In its current guise, animal rights advocacy imposes few intellectual demands on its proponents, usually requiring little more than a colorful Web site and a college dictionary, the former to construct an audience, and the latter to provide the emotion-laden phrases needed to inflame that audience into supporting stringent penalties for animal-related crimes. Hard thought is not really essential for animal rights advocates to be able to proclaim an end to animal abuse or an allegiance to easing animal suffering, and the standard advocate toolkit simply need not include “rational legal analysis” among the apparatus utilized to rail against mistreatment, to weigh in with personal anecdote on topical news stories, or to call for increasing fines and jail terms under local criminal statutes.

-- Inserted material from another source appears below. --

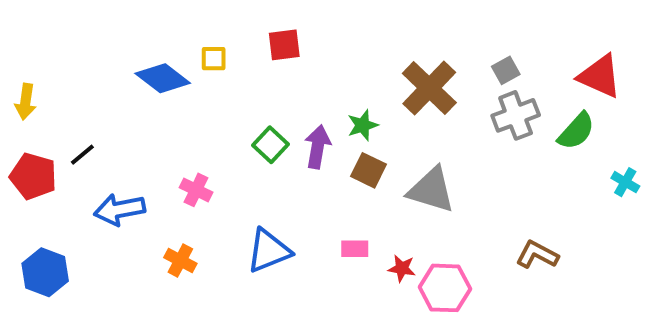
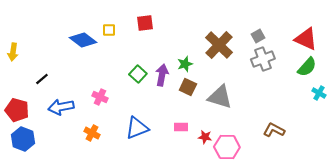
green semicircle: (576, 131) -> (307, 67), moved
red pentagon: (33, 176) -> (17, 110), moved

Trouble brews, on the other hand, for those advocates who aim farther afield, who demand that animals be granted formal legal rights. Graphics and adjectives alone are vastly insufficient to validate just how that project would operate under the law or how science and logic would support a formal position on animals as “rights-holders.” Unhappily, the animal rights movement, as it takes such aim, has shown that it is weaker, not stronger, for the effort. Separate from its vulnerability to criticism by those politically opposed, a call for legal rights for animals is without justification on the very two pillars on which such a claim presumes to found itself”“ the precepts of law and of science. The claim’s inherent weaknesses are revealed in the use of terms that are inapplicable given both the way that legal rules work as a practical matter and the current level of our scientific knowledge about animals themselves. This article confronts these two core defects of the animal rights paradigm and seeks to shed the light of law, science, and reason on what seems to be an unreasonable, nonscientific, and yet ill-critiqued phenomenon.